Check that your pause image is compatible with your OS version. The instructions assume that both the OS and the containers are version 1803. If you have a later version of Windows, such as an Insider build, you will need to adjust the images accordingly. Please refer to the Microsoft's Docker repository for images. Regardless, both the pause image Dockerfile and the sample service will expect the image to be tagged as :latest.

Common Kubernetes master errors

Debugging the Kubernetes master falls into three main categories (in order of likelihood):

  • Something is wrong with the Kubernetes system containers.
  • Something is wrong with the way kubelet is running.
  • Something is wrong with the system.

Run kubectl get pods -n kube-system to see the pods being created by Kubernetes; this may give some insight into which particular ones are crashing or not starting correctly. Then, run docker ps -a to see all of the raw containers that back these pods. Finally, run docker logs [ID] on the container(s) that are suspected to be causing the problem to see the raw output of the processes.

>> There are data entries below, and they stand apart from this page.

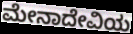
ಮೇನಾದೇವಿಯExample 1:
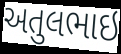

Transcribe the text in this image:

અતુલભાઇ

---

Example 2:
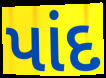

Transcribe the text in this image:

પાંદ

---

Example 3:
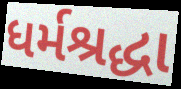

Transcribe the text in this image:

ધર્મશ્રદ્ધા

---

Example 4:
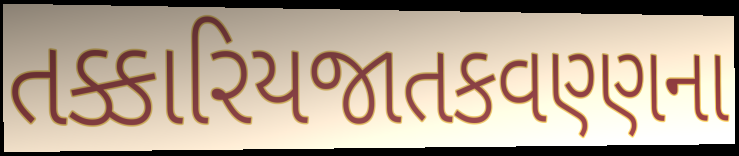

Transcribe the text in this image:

તક્કારિયજાતકવણ્ણના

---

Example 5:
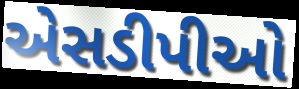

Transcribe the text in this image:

એસડીપીઓ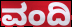
ವಂದಿ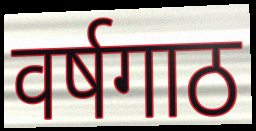
वर्षगाठ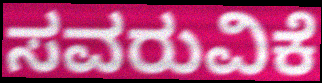
ಸವರುವಿಕೆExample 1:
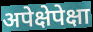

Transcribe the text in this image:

अपेक्षेपेक्षा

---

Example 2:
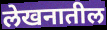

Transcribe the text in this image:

लेखनातील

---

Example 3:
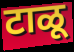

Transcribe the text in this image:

टाळू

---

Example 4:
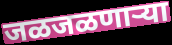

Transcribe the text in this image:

जळजळणाऱ्या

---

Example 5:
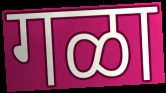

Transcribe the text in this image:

गळा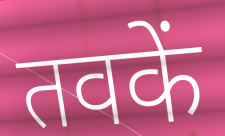
तवकें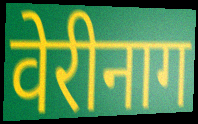
वेरीनाग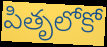
పితృలోకో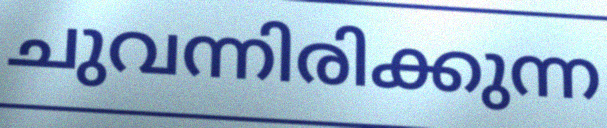
ചുവന്നിരിക്കുന്ന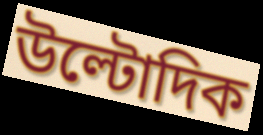
উল্টোদিকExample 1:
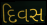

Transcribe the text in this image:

દિવસ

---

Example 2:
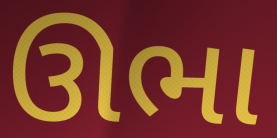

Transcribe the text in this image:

ઊભા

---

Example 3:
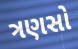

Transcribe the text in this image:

ત્રણસો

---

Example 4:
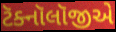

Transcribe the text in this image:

ટૅક્નૉલૉજીએ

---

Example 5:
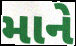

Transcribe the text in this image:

માનેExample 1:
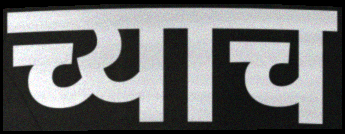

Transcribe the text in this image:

च्याच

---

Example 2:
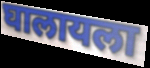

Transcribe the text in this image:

घालायला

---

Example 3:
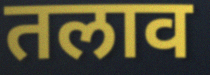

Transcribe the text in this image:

तलाव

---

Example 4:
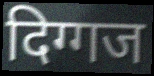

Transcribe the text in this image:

दिग्गज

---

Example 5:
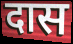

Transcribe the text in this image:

दास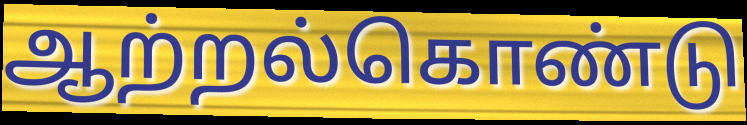
ஆற்றல்கொண்டு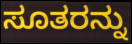
ಸೂತರನ್ನು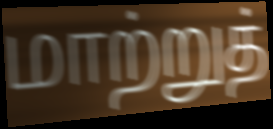
மாற்றுத்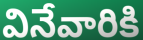
వినేవారికిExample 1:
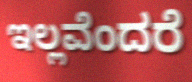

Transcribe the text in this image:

ಇಲ್ಲವೆಂದರೆ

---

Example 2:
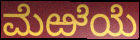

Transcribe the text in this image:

ಮೆಱೆಯೆ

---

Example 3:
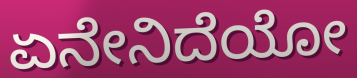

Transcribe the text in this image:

ಏನೇನಿದೆಯೋ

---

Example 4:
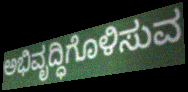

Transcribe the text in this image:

ಅಭಿವೃದ್ಧಿಗೊಳಿಸುವ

Cannot connect to the API server at https://[address]:[port]

More often than not, this error indicates certificate problems. Ensure that you have generated the configuration file correctly, that the IP addresses in it match that of your host, and that you have copied it to the directory that is mounted by the API server.

If following our instructions, good places to find this is:

  • ~/kube/kubelet/
  • $HOME/.kube/config
  • /etc/kubernetes/admin.conf

otherwise, refer to the API server's manifest file to check the mount points.